The Government has announced that the consultation will be aimed at realigning the relief more closely with its intended purpose of increasing the supply of affordable long-term lodgings.

The Alcohol Wholesaler Registration Scheme

In response to the growing problem of counterfeit alcohol, the Government has introduced the Alcohol Wholesaler Registration Scheme. This requires all wholesale sellers of alcohol to have registered with HMRC to obtain a Unique Reference Number (URN) as proof that they are legally able to sell alcohol to businesses.

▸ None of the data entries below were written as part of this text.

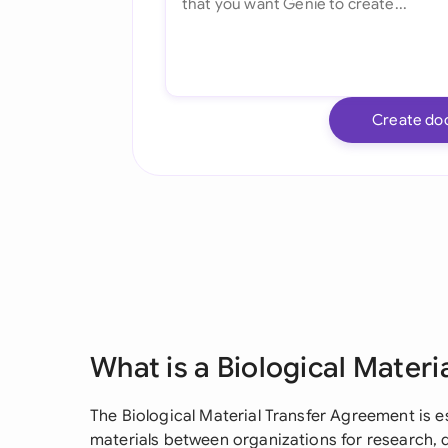
Create do
What is a Biological Mater
The Biological Material Transfer Agreement is es
materials between organizations for research,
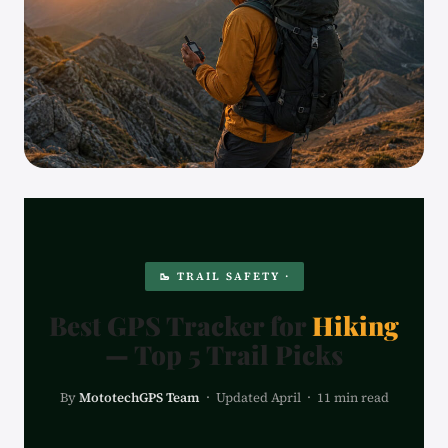
🥾 TRAIL SAFETY ·
Best GPS Tracker for
Hiking
— Top 5 Trail Picks
By
MototechGPS Team
· Updated April · 11 min read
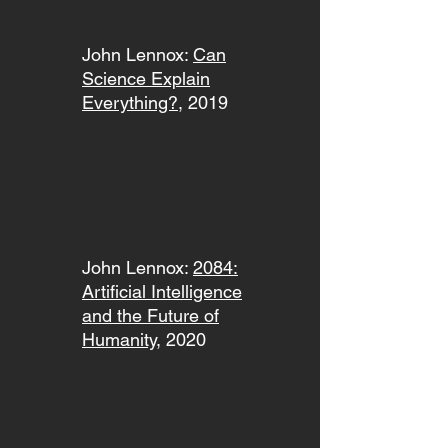
John Lennox:
Can
Science Explain
Everything?
, 2019
John Lennox:
2084:
Artificial Intelligence
and the Future of
Humanity
, 2020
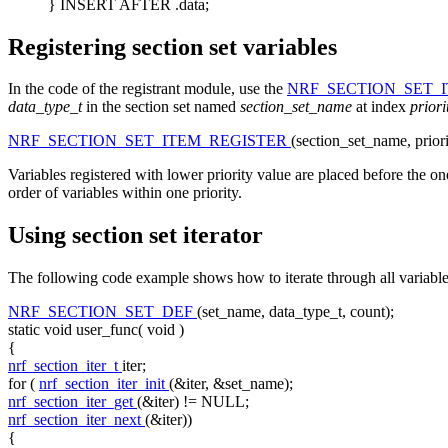
} INSERT AFTER .data;
Registering section set variables
In the code of the registrant module, use the
NRF_SECTION_SET_
data_type_t
in the section set named
section_set_name
at index
prior
NRF_SECTION_SET_ITEM_REGISTER
(section_set_name, prior
Variables registered with lower priority value are placed before the one
order of variables within one priority.
Using section set iterator
The following code example shows how to iterate through all variables
NRF_SECTION_SET_DEF
(set_name, data_type_t, count);
static
void
user_func(
void
)
{
nrf_section_iter_t
iter;
for
(
nrf_section_iter_init
(&iter, &set_name);
nrf_section_iter_get
(&iter) != NULL;
nrf_section_iter_next
(&iter))
{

As of 1 April 2017, it is now illegal for you to buy alcohol from a wholesaler who is not registered and able to provide you with their URN (which you will be able to check online). Buy your alcohol from an unregistered business, and you may be liable to a criminal or civil penalty and your alcohol may be seized.

You can check if your wholesaler is registered on the website

There is one important exemption to this scheme. Retailers who make occasional trade sales of alcohol are excluded, meaning that if you buy your alcohol from a supermarket or off -licence, then they will not be registered and you don’t have to check.